Mittwoch, 23. Dezember 2009

Dreiundzwanzigstes Türchen

Jenz Steiners 23. Weihnachtsgeschichte startet als Lovestory, liefert aber einen Einblick in Berliner Lebenssphären, die den meisten Stadtbewohnern sonst verborgen bleiben.

Warum musste ich mich so doll in diese süße Amerikanerin verlieben, dass ich ihr von meinen Zivildienst-Ersparnissen einen Flug nach Deutschland bezahlte, um mit ihr hier 1998 Weihnachten und Sylvester zu verbringen? Gerade hatte ich sie vom Flughafen Tegel abgeholt und in meinen nagelneuen und pfirsichroten Renault Clio gesetzt und war mit ihr bis in die Seestraße im Wedding gekommen. Da schepperte es. Auf der Nebenfahrbahn war jemand am Lenkrad eingeschlafen und steuerte seinen Audi im Schlaf direkt in meine Fahrertür.



Mit meinem Alcatel (RFT)-Handyknochen rief ich gleich die Miliz. Die Weihnachtsstimmung war im Eimer. Das mit der Polizei war ihm gar nicht so recht. Er fragte mich die ganze Zeit, ob wir das nicht unter uns klären könnten. Er habe auf „den Verein“ nicht so wirklich Lust. Der Grund dafür blieb mir nicht lange verborgen. Der Typ war ein Zivibulle, der sich geschickt aus der Affäre ziehen wollte. „Wenn das rauskommt, hab ich das Genickschusskommando auf dem Hals, im wahrsten Sinne des Wortes“.

Da er sich wohl schon ein paar Schnitzer in seiner bisherigen Karriere erlaubt hatte, wollte er sich vor seinen Kollegen nicht unbedingt outen. „Weißt Du wie schwer es ist, als unehrenhaft entlassener Drecksbulle wieder einen Job zu finden?“ Ich konnte es mir vorstellen.
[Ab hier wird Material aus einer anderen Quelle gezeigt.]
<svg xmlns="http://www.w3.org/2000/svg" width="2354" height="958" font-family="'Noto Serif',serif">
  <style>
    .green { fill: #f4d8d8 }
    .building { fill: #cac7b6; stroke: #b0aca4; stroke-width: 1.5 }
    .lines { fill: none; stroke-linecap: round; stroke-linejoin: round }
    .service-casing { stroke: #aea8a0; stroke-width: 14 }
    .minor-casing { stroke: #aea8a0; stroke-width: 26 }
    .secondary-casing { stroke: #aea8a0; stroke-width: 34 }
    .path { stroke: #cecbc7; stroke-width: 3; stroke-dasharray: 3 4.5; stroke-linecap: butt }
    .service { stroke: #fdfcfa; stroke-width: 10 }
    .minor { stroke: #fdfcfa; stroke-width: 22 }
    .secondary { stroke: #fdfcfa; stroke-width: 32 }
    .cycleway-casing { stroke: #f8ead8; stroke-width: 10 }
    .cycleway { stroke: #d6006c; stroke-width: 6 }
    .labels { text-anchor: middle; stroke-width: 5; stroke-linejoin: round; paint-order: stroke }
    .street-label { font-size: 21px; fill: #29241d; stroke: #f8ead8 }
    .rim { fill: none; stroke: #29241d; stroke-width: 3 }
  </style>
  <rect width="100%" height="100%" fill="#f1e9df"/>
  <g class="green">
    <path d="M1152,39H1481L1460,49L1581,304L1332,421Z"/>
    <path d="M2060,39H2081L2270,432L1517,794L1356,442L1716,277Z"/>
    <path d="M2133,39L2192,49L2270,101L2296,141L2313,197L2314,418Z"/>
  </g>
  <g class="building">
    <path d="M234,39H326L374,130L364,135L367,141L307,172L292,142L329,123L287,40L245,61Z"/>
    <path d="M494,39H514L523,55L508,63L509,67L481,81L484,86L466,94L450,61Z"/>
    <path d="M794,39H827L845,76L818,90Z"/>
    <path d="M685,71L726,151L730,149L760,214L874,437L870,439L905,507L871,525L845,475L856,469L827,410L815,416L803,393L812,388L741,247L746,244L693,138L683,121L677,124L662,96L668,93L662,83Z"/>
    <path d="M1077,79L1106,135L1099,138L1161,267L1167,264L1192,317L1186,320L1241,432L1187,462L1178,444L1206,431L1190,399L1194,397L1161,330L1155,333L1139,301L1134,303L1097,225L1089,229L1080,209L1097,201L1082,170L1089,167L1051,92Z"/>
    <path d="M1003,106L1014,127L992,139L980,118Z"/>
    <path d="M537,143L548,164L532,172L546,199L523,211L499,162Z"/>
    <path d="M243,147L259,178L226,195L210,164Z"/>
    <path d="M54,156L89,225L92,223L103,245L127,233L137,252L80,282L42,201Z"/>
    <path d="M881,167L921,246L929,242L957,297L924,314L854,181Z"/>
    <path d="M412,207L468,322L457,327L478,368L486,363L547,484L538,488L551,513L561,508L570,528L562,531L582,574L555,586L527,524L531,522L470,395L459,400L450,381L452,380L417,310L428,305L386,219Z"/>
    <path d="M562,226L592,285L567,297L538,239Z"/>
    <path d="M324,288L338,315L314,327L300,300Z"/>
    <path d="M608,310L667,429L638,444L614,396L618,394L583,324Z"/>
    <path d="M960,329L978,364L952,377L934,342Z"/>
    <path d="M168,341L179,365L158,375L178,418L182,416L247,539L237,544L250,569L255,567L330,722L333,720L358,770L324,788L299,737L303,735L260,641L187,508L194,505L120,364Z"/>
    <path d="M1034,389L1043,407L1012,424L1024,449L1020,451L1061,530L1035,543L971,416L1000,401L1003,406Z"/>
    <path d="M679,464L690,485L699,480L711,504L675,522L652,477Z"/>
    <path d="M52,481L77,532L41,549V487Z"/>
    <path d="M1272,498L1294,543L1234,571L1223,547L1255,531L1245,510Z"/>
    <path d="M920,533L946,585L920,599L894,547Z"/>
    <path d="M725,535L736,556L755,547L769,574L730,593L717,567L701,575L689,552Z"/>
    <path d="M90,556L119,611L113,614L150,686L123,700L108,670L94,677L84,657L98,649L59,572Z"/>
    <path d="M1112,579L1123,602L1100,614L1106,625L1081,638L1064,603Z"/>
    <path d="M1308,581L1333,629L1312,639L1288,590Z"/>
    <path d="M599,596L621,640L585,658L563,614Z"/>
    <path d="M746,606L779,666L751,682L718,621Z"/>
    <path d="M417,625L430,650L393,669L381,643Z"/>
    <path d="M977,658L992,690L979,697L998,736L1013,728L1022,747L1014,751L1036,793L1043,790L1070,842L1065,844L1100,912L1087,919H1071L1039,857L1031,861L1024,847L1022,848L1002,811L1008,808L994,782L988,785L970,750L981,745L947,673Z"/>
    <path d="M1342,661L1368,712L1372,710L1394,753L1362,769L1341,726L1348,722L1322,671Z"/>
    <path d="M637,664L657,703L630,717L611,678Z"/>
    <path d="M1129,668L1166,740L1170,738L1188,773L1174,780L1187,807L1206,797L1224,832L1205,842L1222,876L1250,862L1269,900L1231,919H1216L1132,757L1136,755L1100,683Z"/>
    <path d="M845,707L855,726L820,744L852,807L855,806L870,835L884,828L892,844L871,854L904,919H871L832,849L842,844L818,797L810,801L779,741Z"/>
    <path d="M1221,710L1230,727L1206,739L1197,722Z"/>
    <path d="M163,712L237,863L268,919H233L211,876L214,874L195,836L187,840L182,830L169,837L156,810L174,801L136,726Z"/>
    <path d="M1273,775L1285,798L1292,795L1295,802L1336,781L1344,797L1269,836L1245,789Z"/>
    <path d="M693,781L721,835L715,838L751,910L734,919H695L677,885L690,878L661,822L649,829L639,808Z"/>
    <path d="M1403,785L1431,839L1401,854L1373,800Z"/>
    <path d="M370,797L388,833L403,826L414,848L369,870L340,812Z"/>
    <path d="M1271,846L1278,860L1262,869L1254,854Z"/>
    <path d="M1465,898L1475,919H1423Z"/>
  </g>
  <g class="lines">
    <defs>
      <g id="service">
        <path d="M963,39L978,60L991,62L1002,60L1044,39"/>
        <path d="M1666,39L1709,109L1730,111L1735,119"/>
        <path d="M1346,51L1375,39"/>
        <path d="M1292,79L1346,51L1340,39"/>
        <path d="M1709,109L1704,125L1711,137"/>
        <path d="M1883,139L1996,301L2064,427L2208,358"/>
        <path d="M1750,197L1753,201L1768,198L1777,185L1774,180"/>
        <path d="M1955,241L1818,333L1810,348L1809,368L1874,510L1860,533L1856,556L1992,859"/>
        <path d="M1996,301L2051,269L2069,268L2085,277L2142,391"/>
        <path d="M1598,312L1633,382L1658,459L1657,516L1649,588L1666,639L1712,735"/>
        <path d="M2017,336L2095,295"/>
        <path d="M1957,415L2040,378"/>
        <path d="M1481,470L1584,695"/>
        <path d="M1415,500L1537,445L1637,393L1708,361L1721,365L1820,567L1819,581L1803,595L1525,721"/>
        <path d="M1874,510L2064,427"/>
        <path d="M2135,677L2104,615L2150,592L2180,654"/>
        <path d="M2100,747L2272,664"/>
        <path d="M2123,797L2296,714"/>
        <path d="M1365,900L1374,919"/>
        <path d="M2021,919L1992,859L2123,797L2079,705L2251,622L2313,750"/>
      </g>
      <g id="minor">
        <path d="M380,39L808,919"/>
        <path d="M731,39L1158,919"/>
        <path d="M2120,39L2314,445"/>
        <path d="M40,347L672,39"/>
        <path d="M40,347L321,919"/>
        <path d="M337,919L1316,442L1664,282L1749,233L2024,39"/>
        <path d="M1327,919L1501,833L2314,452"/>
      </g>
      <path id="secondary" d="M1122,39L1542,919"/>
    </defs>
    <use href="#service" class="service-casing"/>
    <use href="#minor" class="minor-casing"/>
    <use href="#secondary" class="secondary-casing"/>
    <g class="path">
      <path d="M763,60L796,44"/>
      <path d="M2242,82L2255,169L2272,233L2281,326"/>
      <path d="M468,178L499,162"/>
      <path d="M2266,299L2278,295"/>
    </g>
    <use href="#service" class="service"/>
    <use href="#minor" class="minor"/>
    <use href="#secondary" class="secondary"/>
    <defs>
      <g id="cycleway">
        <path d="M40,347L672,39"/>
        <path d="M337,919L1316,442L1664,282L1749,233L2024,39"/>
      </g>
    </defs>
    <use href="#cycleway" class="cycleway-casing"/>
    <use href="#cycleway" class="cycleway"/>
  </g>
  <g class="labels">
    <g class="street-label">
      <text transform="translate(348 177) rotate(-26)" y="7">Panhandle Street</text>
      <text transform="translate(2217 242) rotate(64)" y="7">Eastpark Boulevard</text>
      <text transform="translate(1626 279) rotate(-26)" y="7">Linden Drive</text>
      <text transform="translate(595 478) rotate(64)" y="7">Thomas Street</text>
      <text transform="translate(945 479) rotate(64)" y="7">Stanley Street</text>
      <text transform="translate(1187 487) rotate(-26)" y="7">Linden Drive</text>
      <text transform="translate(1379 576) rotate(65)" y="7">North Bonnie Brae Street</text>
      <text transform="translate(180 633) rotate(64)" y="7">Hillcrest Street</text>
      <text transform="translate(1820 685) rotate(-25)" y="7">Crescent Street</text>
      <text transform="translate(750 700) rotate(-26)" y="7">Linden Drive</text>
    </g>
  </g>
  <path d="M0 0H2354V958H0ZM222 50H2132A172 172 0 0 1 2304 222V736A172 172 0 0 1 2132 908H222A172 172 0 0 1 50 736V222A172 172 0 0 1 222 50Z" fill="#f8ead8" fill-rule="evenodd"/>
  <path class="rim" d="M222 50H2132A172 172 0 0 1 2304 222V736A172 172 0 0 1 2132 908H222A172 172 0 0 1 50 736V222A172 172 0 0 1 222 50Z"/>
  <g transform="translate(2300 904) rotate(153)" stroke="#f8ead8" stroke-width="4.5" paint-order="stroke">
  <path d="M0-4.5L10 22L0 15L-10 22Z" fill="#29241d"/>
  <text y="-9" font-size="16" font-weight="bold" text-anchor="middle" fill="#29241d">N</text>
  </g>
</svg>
Sollte ich Mitleid haben? Er hatte gerade mein neues Auto zerlegt, mein Weihnachten versaut und dafür gesorgt, dass meine große Ami-Liebe nach 12 Stunden Flug nun eine Stunde in der Weddinger Winterkälte stand. Ich spielte mit und deckte ihn vor seinen grünen Kollegen vom Verkehrsunfallkommando. Statt über die Landeskasse wickelten wir den Schaden über seine Privatversicherung ab.
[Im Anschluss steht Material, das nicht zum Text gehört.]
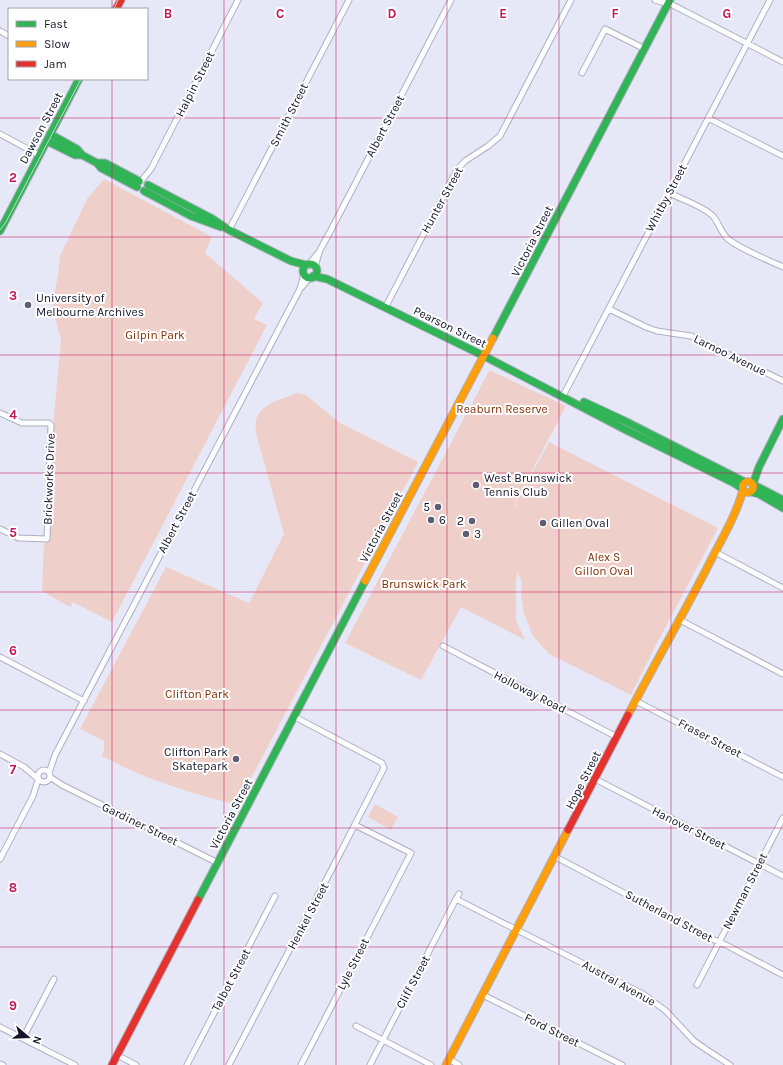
<svg xmlns="http://www.w3.org/2000/svg" width="783" height="1065" font-family="Karla,sans-serif">
<style>
.green{fill:#efcfca}
.lines{fill:none;stroke-linecap:round;stroke-linejoin:round}
.street-casing{stroke:#aeafc2;stroke-width:7}
.fast-casing{stroke:#aeafc2;stroke-width:9}
.slow-casing{stroke:#aeafc2;stroke-width:9}
.jam-casing{stroke:#aeafc2;stroke-width:9}
.street{stroke:#fbfcfe;stroke-width:5}
.fast{stroke:#30b455;stroke-width:7}
.slow{stroke:#ff9f0a;stroke-width:7}
.jam{stroke:#e5322d;stroke-width:7}
.tram{stroke:#d2d2d8;stroke-width:1}
.grid{fill:none;stroke:#c2185b;stroke-width:1;stroke-opacity:0.55}
.poi-dot{fill:#5e5e73;stroke:#fff;stroke-width:1.5}
.labels{text-anchor:middle;dominant-baseline:central;stroke-width:4;stroke-linejoin:round;paint-order:stroke}
.street-label{font-size:12px;fill:#14142c;stroke:#fff}
.poi-label{font-size:12px;fill:#14142c;stroke:#fff;text-anchor:start}
.park-label{font-size:12px;fill:#852c00;stroke:#fff}
.grid-label{font-size:13px;text-anchor:middle;font-weight:bold;fill:#c2185b;stroke:#fff;stroke-width:4;stroke-linejoin:round;paint-order:stroke}
</style>
<rect width="100%" height="100%" fill="#e7e8f7"/>
<path class="green" d="M104 179 212 237 205 253 263 303 254 319 267 325 112 622 73 602 70 607 42 591 44 543 49 542 54 416 61 340 52 307 58 275 60 256 87 199Z
M489 371H491L566 406 514 505 521 508 515 504 549 442 718 528 657 643 631 695 549 654 533 636 524 614 521 595 522 582 517 572 516 584V620L525 640 461 607 421 680 345 643Z
M297 393 306 395 340 423 418 462 237 805C190 793 144 779 102 756L104 751V741L80 729 166 567 249 603 284 534 257 437C256 432 255 425 256 420 262 402 281 400 297 393Z
M375 804 398 817 391 830 368 817Z"/>
<g class="lines">
<defs>
<path id="street" d="M655 0 665 3
M663 0 783 62
M0 31 9 36
M582 73 605 29 645 49
M708 118 783 156
M0 134 39 155
M142 180 151 169 238 0
M669 193C683 200 701 205 713 216 719 223 721 233 728 239 740 249 768 260 783 267
M229 230 349 0
M309 264 319 252 331 230 451 0
M315 267 319 253
M302 287 310 277
M385 308 457 170 465 161 488 146 500 136 571 0
M609 309 646 327 657 331 691 336 783 381
M563 396 770 0
M0 413 22 423H49L51 425 47 539 19 538 0 529
M715 552 783 588
M680 620 783 674
M443 646 617 737
M0 657 84 701
M636 701 783 777
M0 754 24 767 37 778
M38 776a6 6 0 1 1 12 0a6 6 0 1 1-12 0Z
M49 773 55 755 300 289 304 274
M50 777 62 785 218 863
M595 779 783 876
M554 856 705 936 726 945 783 975
M0 859 33 796 38 780
M459 894 456 899 643 994 666 1011 694 1041 707 1050 730 1065
M697 985 783 818
M483 995 622 1065
M356 1026 431 1065
M0 1027 75 1065
M23 1038 54 979
M117 1055 136 1065
M449 1059 459 1065
M0 1064 3 1065
M187 1065 275 896
M229 1065 334 865 384 768 382 763 295 717
M301 1065 411 853 355 825
M370 1065 456 899"/>
<path id="fast" d="M50 134 77 149 82 155 97 163 101 168 137 187
M47 141 75 155H82
M97 163H105L139 181
M148 185 211 218 229 230 291 261 306 265
M144 191 191 216 221 227
M0 231 79 79
M303 271a7 7 0 1 1 14 0a7 7 0 1 1-14 0Z
M313 276 327 279 484 356 624 429 734 483 743 489
M493 338 670 0
M584 402 627 422 745 482
M753 484 759 467 783 419
M754 485 783 500
M751 492 759 494 783 508
M198 900 365 581"/>
<path id="slow" d="M742.5 487a5.5 5.5 0 1 1 11 0a5.5 5.5 0 1 1-11 0Z
M365 581 493 338
M628 715C654 665 683 615 709 564 721 540 736 516 743 490
M446 1065 568 830"/>
<path id="jam" d="M116 9 121 0
M568 830 628 715
M112 1065 198 900"/>
</defs>
<use href="#street" class="street-casing"/>
<use href="#fast" class="fast-casing"/>
<use href="#slow" class="slow-casing"/>
<use href="#jam" class="jam-casing"/>
<use href="#street" class="street"/>
<use href="#fast" class="fast"/>
<use href="#slow" class="slow"/>
<use href="#jam" class="jam"/>
<path class="tram" d="M114 9 118 0
M0 230 6 222 81 79"/>
</g>
<path class="grid" d="M112 0V9M224 0V1065M336 0V1065M447 0V1065M559 0V1065M671 0V1065M112 79V1065M0 118H783M0 237H783M0 355H783M0 473H783M0 592H783M0 710H783M0 828H783M0 947H783"/>
<g class="poi-dot">
<circle cx="28" cy="305" r="4"/>
<circle cx="476" cy="485" r="4"/>
<circle cx="438" cy="507" r="4"/>
<circle cx="431" cy="520" r="4"/>
<circle cx="472" cy="521" r="4"/>
<circle cx="543" cy="523" r="4"/>
<circle cx="466" cy="534" r="4"/>
<circle cx="236" cy="759" r="4"/>
</g>
<g class="labels">
<g class="street-label">
<text transform="translate(195 84) rotate(-63)">Halpin Street</text>
<text transform="translate(289 115) rotate(-63)">Smith Street</text>
<text transform="translate(385 126) rotate(-62)">Albert Street</text>
<text transform="translate(41 128) rotate(-62)">Dawson Street</text>
<text transform="translate(666 198) rotate(-62)">Whitby Street</text>
<text transform="translate(442 200) rotate(-61)">Hunter Street</text>
<text transform="translate(532 241) rotate(-63)">Victoria Street</text>
<text transform="translate(450 327) rotate(26)">Pearson Street</text>
<text transform="translate(730 355) rotate(26)">Larnoo Avenue</text>
<text transform="translate(49 479) rotate(-88)">Brickworks Drive</text>
<text transform="translate(177 522) rotate(-62)">Albert Street</text>
<text transform="translate(381 527) rotate(-62)">Victoria Street</text>
<text transform="translate(530 692) rotate(27)">Holloway Road</text>
<text transform="translate(710 738) rotate(28)">Fraser Street</text>
<text transform="translate(583 780) rotate(-63)">Hope Street</text>
<text transform="translate(231 814) rotate(-62)">Victoria Street</text>
<text transform="translate(140 824) rotate(26)">Gardiner Street</text>
<text transform="translate(689 828) rotate(27)">Hanover Street</text>
<text transform="translate(745 891) rotate(-63)">Newman Street</text>
<text transform="translate(308 916) rotate(-62)">Henkel Street</text>
<text transform="translate(669 916) rotate(28)">Sutherland Street</text>
<text transform="translate(353 964) rotate(-63)">Lyle Street</text>
<text transform="translate(231 980) rotate(-62)">Talbot Street</text>
<text transform="translate(413 982) rotate(-62)">Cliff Street</text>
<text transform="translate(619 983) rotate(29)">Austral Avenue</text>
<text transform="translate(552 1030) rotate(27)">Ford Street</text>
</g>
<g class="poi-label">
<text x="36" y="298">University of<tspan x="36" dy="14">Melbourne Archives</tspan></text>
<text x="484" y="478">West Brunswick<tspan x="484" dy="14">Tennis Club</tspan></text>
<text x="430" y="507" text-anchor="end">5</text>
<text x="439" y="520">6</text>
<text x="464" y="521" text-anchor="end">2</text>
<text x="551" y="523">Gillen Oval</text>
<text x="474" y="534">3</text>
<text x="228" y="752" text-anchor="end">Clifton Park<tspan x="228" dy="14">Skatepark</tspan></text>
</g>
<g class="park-label">
<text x="155" y="335">Gilpin Park</text>
<text x="502" y="409">Reaburn Reserve</text>
<text x="604" y="557">Alex S<tspan x="604" dy="14">Gillon Oval</tspan></text>
<text x="424" y="584">Brunswick Park</text>
<text x="197" y="694">Clifton Park</text>
</g>
</g>
<g class="grid-label">
<text x="168" y="18">B</text>
<text x="280" y="18">C</text>
<text x="392" y="18">D</text>
<text x="503" y="18">E</text>
<text x="615" y="18">F</text>
<text x="727" y="18">G</text>
<text x="13" y="182">2</text>
<text x="13" y="300">3</text>
<text x="13" y="419">4</text>
<text x="13" y="537">5</text>
<text x="13" y="655">6</text>
<text x="13" y="774">7</text>
<text x="13" y="892">8</text>
<text x="13" y="1010">9</text>
</g>
<rect x="8" y="8" width="140" height="72" fill="#ffffff" stroke="#a1a1ab"/>
<rect x="16" y="21" width="20" height="6" fill="#30b455" stroke="#a1a1ab"/>
<text x="44" y="28" font-size="12" fill="#14142c">Fast</text>
<rect x="16" y="41" width="20" height="6" fill="#ff9f0a" stroke="#a1a1ab"/>
<text x="44" y="48" font-size="12" fill="#14142c">Slow</text>
<rect x="16" y="61" width="20" height="6" fill="#e5322d" stroke="#a1a1ab"/>
<text x="44" y="68" font-size="12" fill="#14142c">Jam</text>
<g transform="translate(28 1037) rotate(109)" stroke="#ffffff" stroke-width="3" paint-order="stroke">
<path d="M0-3L7 15L0 10L-7 15Z" fill="#14142c"/>
<text y="-6" font-size="11" font-weight="bold" text-anchor="middle" fill="#14142c">N</text>
</g>
</svg>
Er gab mir die Nummer eines „Schrauberkumpels“ in Spandau, bei dem er noch was gut hätte. Der Schrauberkumpel, den ich kurz nach Neujahr aufsuchte, war ein muskolöser Auto-Mafia-Typ mit gepflegtem Rocker-Bärtchen, ganz in schwarz, in Lederhosen, mit Wollmütze und langem Mantel, darunter ein Koppel mit Knarrenhalfter, einer großen Mac Light Lampe, Funkgerät und Handy. Er hatte sich auf einem ehemaligen Militärgelände der britischen Alliierten eingerichtet.
Um dorthin zu gelangen, musste man erst durch die Polizeikaserne in Ruhleben fahren, kam dann auf ein Straßenkampf-Übungsgelände der Briten, auf dem zerballerte U-Bahn-Waggons und fensterlose Plattenbaurohbauten rumstanden. Hier gab es alles. Kirchen, Supermärkte, Wohnhäuser. Eine künstliche Geisterstadt. Hinter der Fighting City lag ein großer Schrottplatz.

Überall alte Autos, neue Autos, schweigsame Blondchen, Winkelschleifer und Hebebühnen … keine Ahnung, was hier lief. War mir auch egal. Der stämmige Herr verlor nicht gerade viele Worte, wusste aber genau, was er tut und für wen. Es gab drei kurze und klare Ansagen. „Komm mit!“, „Warte hier!“ und „Bitteschön. Der Mohr hat seine Schuldigkeit getan. Der Mohr kann gehen!“ Meinte er damit sich oder mich? Egal, ich hielt eine typengleiche Tür für meinen Renault Clio in der Hand, in blau, nicht in pfirsichrot. "Tschö mit ö.", "Jenau!". Das "Danke.", "Ach, nüscht zu danken." spielte sich eher mit Blicken, auf so einer körpersprachlichen Ebene ab.
Von nun an war mein Auto für mich und jedermann schon aus der Ferne leicht zu erkennen.